Regarding the systems in general I miss knowing what datasets can they access, whether I can load DBpedia or Wikidata on them (or point to these datasets) or there are some limitations regarding the amount of data they can visualize. I would like to know whether the systems asked end users during the interface design phase, i.e. if the systems are actually solving someones problem and whether the users provided some feedback about the interface.

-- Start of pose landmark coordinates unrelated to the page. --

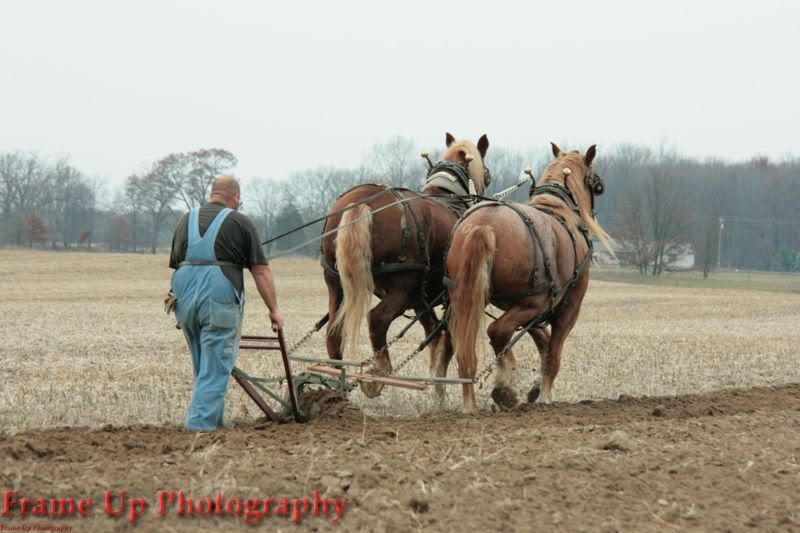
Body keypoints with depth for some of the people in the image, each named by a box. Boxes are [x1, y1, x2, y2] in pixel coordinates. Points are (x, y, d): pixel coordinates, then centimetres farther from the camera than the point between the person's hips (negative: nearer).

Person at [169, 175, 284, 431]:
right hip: (220, 298, -5)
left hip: (184, 295, 6)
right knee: (216, 368, -2)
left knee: (203, 366, 19)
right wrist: (274, 309, 2)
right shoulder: (240, 222, 1)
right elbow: (261, 270, -2)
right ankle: (200, 426, -8)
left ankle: (214, 420, 27)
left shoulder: (186, 220, 16)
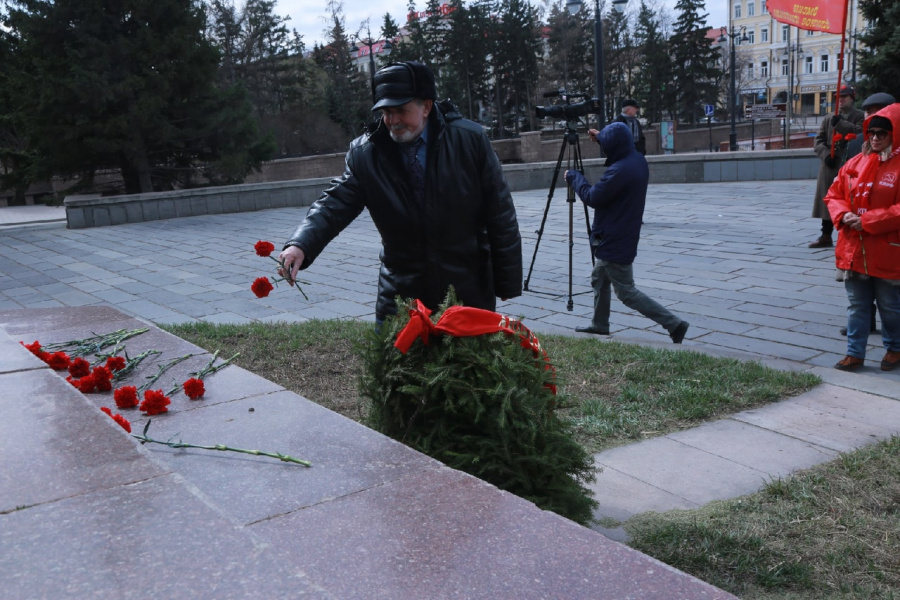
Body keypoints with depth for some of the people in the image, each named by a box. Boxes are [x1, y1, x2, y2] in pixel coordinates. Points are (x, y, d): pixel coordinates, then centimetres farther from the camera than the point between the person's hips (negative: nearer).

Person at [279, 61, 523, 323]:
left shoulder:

Also, the authors assume that the difficulty for accessing and querying RDF data is due to SPARQL and the intricate structure of the data. Do any interface look at these weaknesses? specifically about how to overcome the intricate data structure? Did any of the studies described asked users about the difficulty of accessing and understanding the data?
And last but not least, how many of these systems are available online? do they provide any code? any license? User interfaces are for using them, thus, can I?

Another point of view that could be useful is to present the systems in a "historical context" showing how the interfaces have evolved during the last 15 years.

[1] Marti Hearst, Ame Elliott, Jennifer English, Rashmi Sinha, Kirsten Swearingen, and Ka-Ping Yee. 2002. Finding the flow in web site search. Commun. ACM 45, 9 (September 2002), 42–49. https://doi.org/10.1145/567498.567525
[2] Hearst, M. (2006, August). Design recommendations for hierarchical faceted search interfaces. In ACM SIGIR workshop on faceted search (pp. 1-5).
[3] Nielsen, J. (1996). Usability metrics: Tracking interface improvements. IEEE software, 13(6), 1-2.